Futura secretária-geral da OMA apresentada no Uíge

Imagem de Alfredo Dikwiza/WKS

Por Alfredo Dikwiza

Uíge, 27/02 (Wizi-Kongo) – Ao meio da noite desta sexta-feira (26/02), na cidade do Uíge, na presença de militantes da JMPLA, MPLA, amigos e simpatizantes, acabava por ser apresenta, Joana Tomás, como futura secretária-geral da Organização da Mulher Angolana (OMA), braço feminino do partido dos camaradas, a ser eleita no 7º congresso ordinário da referida organização, a ter lugar em Março de 2021.

Na ocasião, o anfitrião, José Carvalho da Rocha, governador provincial e 1º secretário do MPLA do Uíge, bem como membro do Burreau Político do Comité Central do MPLA, aproveitou-a para desejar as suas boas vindas a Joana Tomás e, assegurou em garantia, um total apoio a direcção do partido com vista a concretização exitosa do programa da sua jornada de 24 horas a província do Bago Vermelho. Joana Tomás, jornalista de profissão pela Televisão Pública de Angola (TPA) e membro do Bureau Político do Comité Central do MPLA, que irá substituir, Luzia Inglês, há 22 anos no cargo, surpreendeu-se pela forma calorosa e apoteótica como foi recebida, tendo, por isso, a emoção tomado conta de si e, em declarações à imprensa, admitiu que não esperava tamanha recepção e admitiu sentir-se em casa, porque foi no Uíge onde aprendeu o ABC e não poderia terminar a sua campanha, sem antes passar nesta região.
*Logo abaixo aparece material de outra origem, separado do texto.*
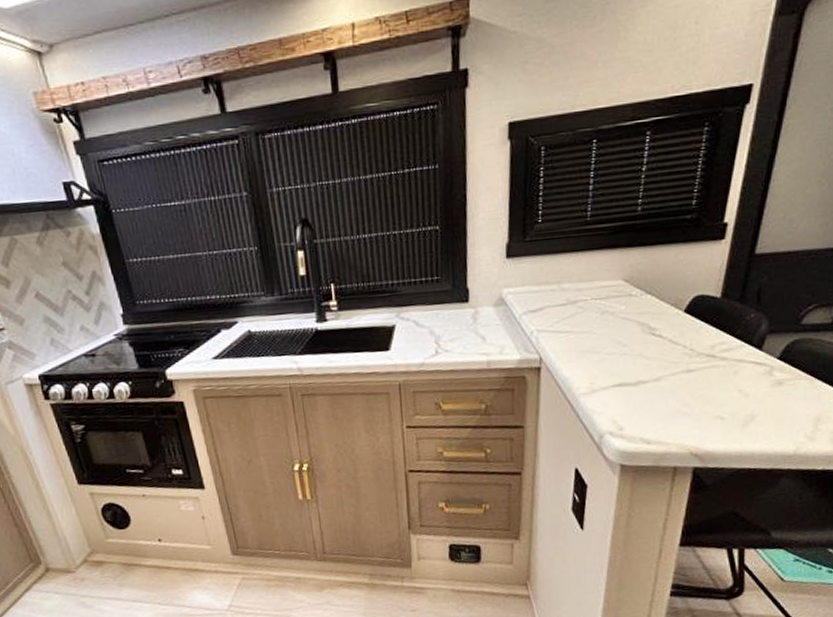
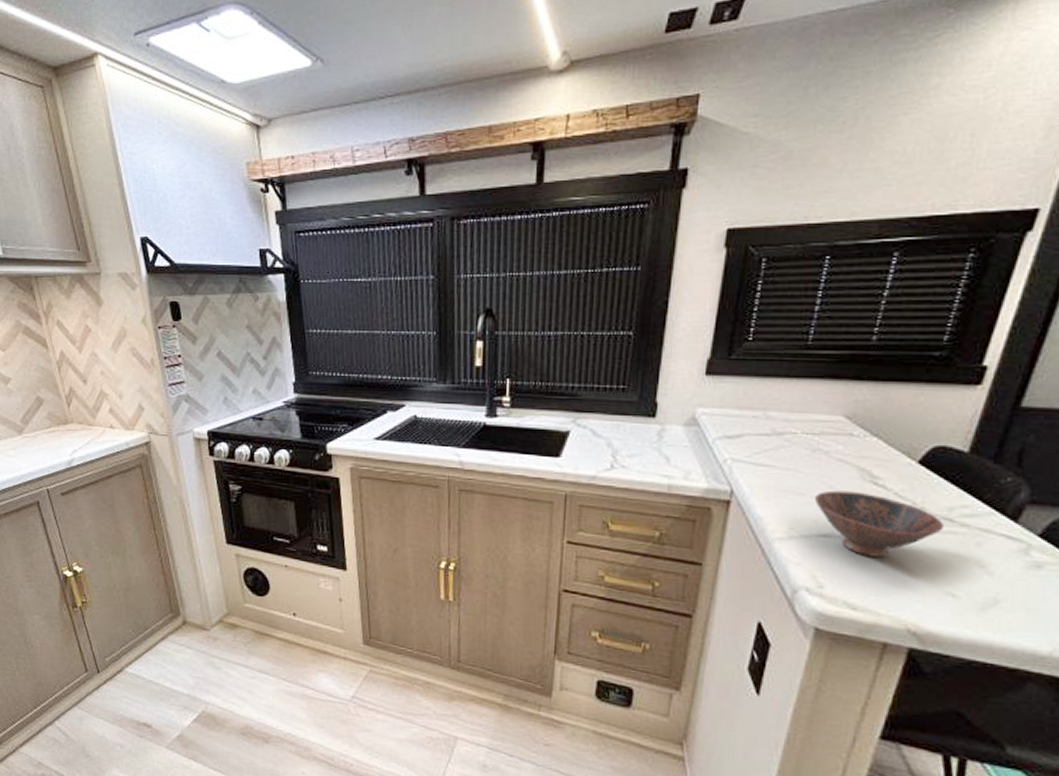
bowl: none [608,343,709,397] -> present [815,490,945,557]

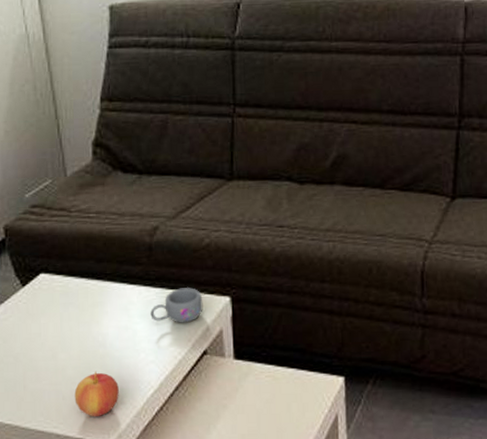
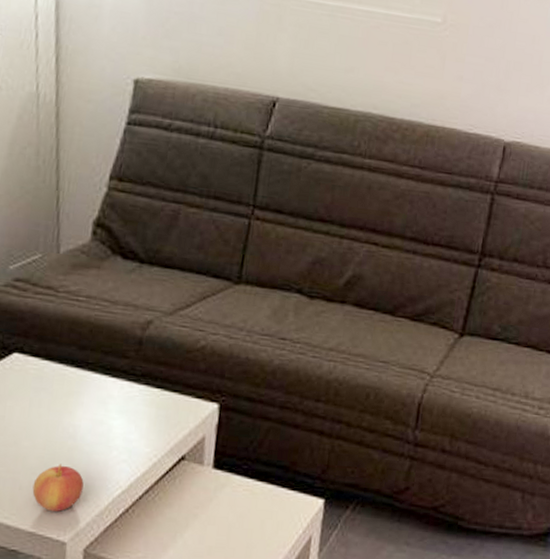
mug: present [150,288,203,323] -> none [130,388,189,425]

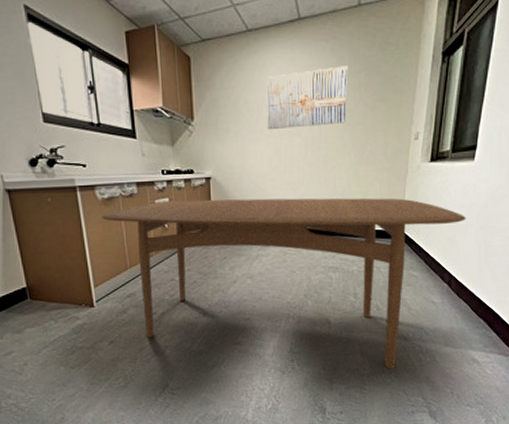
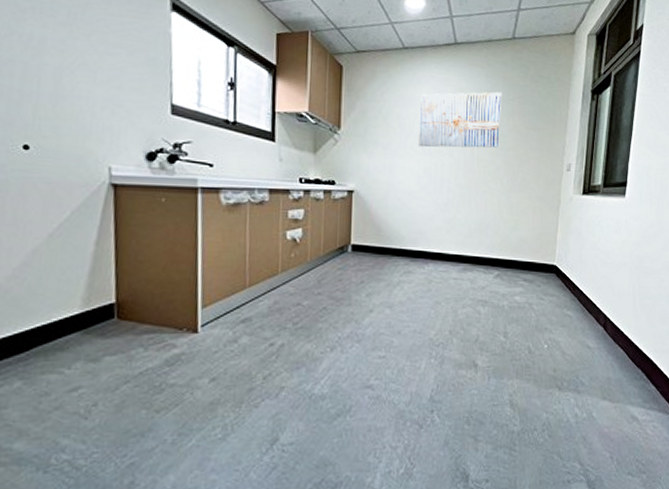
dining table: present [102,198,466,370] -> none [223,212,619,426]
Não apenas neste período de campanha, mas também durante o mandato, foi nestas palavras, que, Joana Lina, pediu o seu apoio das militantes e, não querendo ser ingrata, a futura candidata ao cadeirão máximo da OMA, renovou a sua profunda gratidão ao presidente da república de Angola e do MPLA, João Lourenço. Também, aquela política, deixou claro que durante o seu mandato vai trabalhar com dedicação e empenho, igualmente, agradeceu tamanha gratidão pela confiança depositada a filha de um humilde pastor, para, num futuro breve dirigir a maior organização feminina do país. Joana Tomás, de 51 anos, é formada em Brasil.

Em 2004, rebatou, em Luanda, capital de Angola, o prémio Moboque de jornalismo, edição 2004 e, é desde 2018 directora do canal internacional, cargo (directora) que ela exercia na província do Kwando Kubango, pela mesma estação televisiva.